079 – Olimpiyatlar


8 Ağustos 2008

Biliyorsunuz bugün yaz olimpiyatları başlıyor. Kendimi bildim bileli sporla ilgilenmiş, mümkün olduğunca canlı olarak seyretmeye gitmiş, hatta eğer münasipse kendim yapma yolunu seçmişimdir. Spora ilk olarak bahçede ve sokakta futbol oynayarak başladıysam da hemen peşinden, İzmir’de düzenlenen 1971 Akdeniz Oyunları ile seyirci olarak sporun güzelliğini duyumsamış, hemen aynı zamanda başlayan televizyon yayınları ile de dünyanın dört bir yanındaki ve bizde hala daha henüz tanınmamış farklı sporlara gönül vermiş oldum.

1971 Akdeniz Oyunları tüm olimpik sporların yapıldığı ve Akdeniz’e kıyısı olan ülkelerin sporcuların katıldığı yarışlardı. Evimize yakın olan kapalı spor salonu ve hemen arkasındaki kapalı ve açık olimpik yüzme havuzları ailecek pek çok kereler ziyaret ettiğimiz mekanlardı. (Olimpik havuzları ve içlerinde yapılan aktiviteleri takip etmeyi severim ama Samsun Havza’daki olimpik termal kaplıca havuzunu vakit darlığı nedeniyle ziyaret edememekten içimdeki derin izi anlatamam.) Hayatımda ilk olarak gördüğüm basketbolcuların bilhassa Yugoslav olanlarına hayran kalmış ve okul bahçesinde henüz basketbol potası olmamasına rağmen baskete sevdalanmıştım. Hemen 4 sene sonra babamın aldığı basket topu ve taşındığımız İstanbul’da boyumun avantajı ile sınıf BASKETBOL takımına girmemle bireysel takılmaktan forma giyilen takım sporlarına terfi etmiştim. Bu arada okulda teneffüslerde oynadığımız futbol karşılaşmalarını ciddiyetten uzak bulduğum için onu takım sporu olarak saymıyorum.

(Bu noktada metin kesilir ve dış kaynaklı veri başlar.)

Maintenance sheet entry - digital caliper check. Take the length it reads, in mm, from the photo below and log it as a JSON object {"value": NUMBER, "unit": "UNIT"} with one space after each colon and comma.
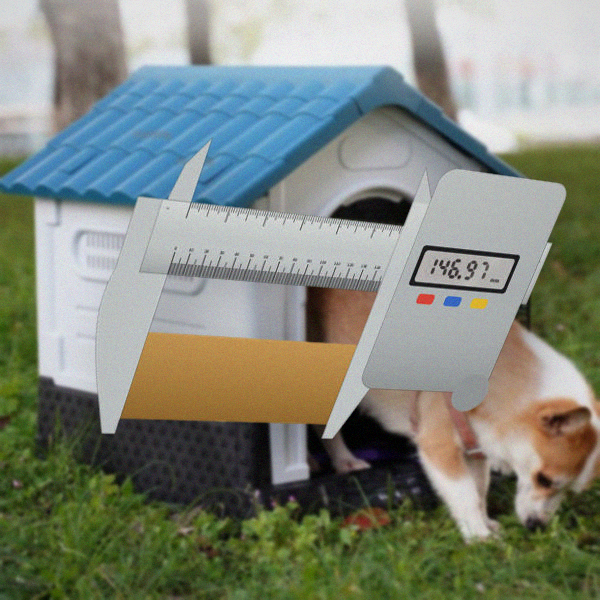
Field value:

1975 yılında Amerika’dan transfer kız kardeşimin basketbol topunu kullanarak bize beyzbol öğretmeye çalışmasını ise daha önce, değil bunun nasıl oynandığını seyretmek, adını bile duymamış biz çocuklar için öğrenmesi biraz ütopik bir deneme oldu. Daha sonraları kıta Amerika’sını ziyaret ettiysem ve orada birkaç beyzbol karşılaşmasını, ama beyaz camdan, seyretsem de bir türlü ısınamadım. Halbuki aynı yerde oynanan Amerikan futboluna karşı değişik bir ilgi duyar olmuştum. O geziden sonraları HBB televizyonunda gece yarısından sonra yayınlanan AMERİKAN FUTBOLU karşılaşmalarını seyretmek uğruna çok uykusuz kaldığım olmuştur. Sonuç olarak dört seferde toplam 10 yardalık (9 metre) bir yolu kat ettirmeye çalışmak gibi basit sayılabilecek bir konu üzerine oturtulan Amerikan Futbolu İzmir’de oturduğumuz sıralarda bu oyunu oynamak üzere lojmanlarından okullarına giden NATO subayı çocuklarının Alsancak sokaklarında dolaşırken gördüğüm sıralarda dikkatimi çekmişti.

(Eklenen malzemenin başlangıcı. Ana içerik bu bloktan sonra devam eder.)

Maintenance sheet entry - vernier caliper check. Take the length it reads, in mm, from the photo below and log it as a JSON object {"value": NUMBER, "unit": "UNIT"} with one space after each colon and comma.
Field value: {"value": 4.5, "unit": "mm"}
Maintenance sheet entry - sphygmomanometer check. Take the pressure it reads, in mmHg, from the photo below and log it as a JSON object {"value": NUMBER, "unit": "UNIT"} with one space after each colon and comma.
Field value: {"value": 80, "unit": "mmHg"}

VOLEYBOL her ne kadar bir zamanlar okulda oynadığım bir sporsa da aynı öneme sahip HENTBOLU ne oynamışlığım ne de seyretmişliğim vardır. Hentbol nedendir bilemem ama yok saydığım ve benim ordinaryüs spor seyirciliğime bir utanç lekesi olarak yapışan bir spordur.

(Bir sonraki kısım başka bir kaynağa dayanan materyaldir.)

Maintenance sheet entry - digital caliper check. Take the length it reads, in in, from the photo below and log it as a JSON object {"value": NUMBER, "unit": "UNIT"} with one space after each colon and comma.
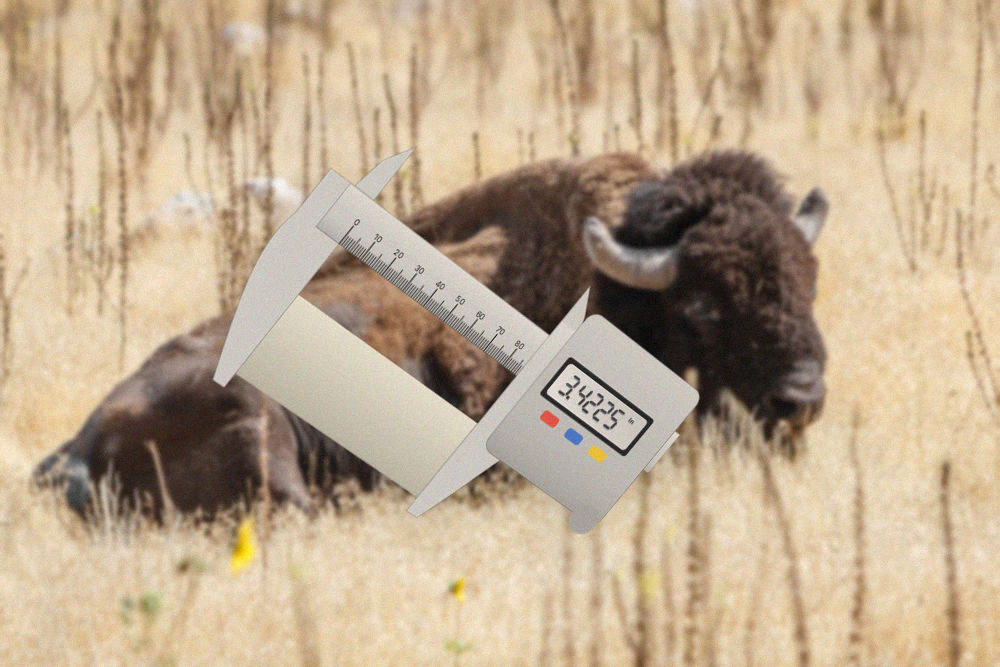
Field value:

İstanbul’un ilk alışveriş merkezi olan Galleria’nın üst katında bulunan Fame City eğlence merkezinde ise BOWLİNG sporunun cazibesine kapılıp uzun zamanlar bu mekana gidip gelmemde büyük bir dürtü olmuştur. Lobutları ağır üç delikli top ile devirme esasına dayanan bu oyunu oynadığım her defasında mutlaka 100 sayısının üzerine çıkma gibi pek de kolay elde edilemeyecek bir gizli başarının da sahibi olduğumu biraz gurur biraz da alçak gönüllülükle itiraf etmeliyim.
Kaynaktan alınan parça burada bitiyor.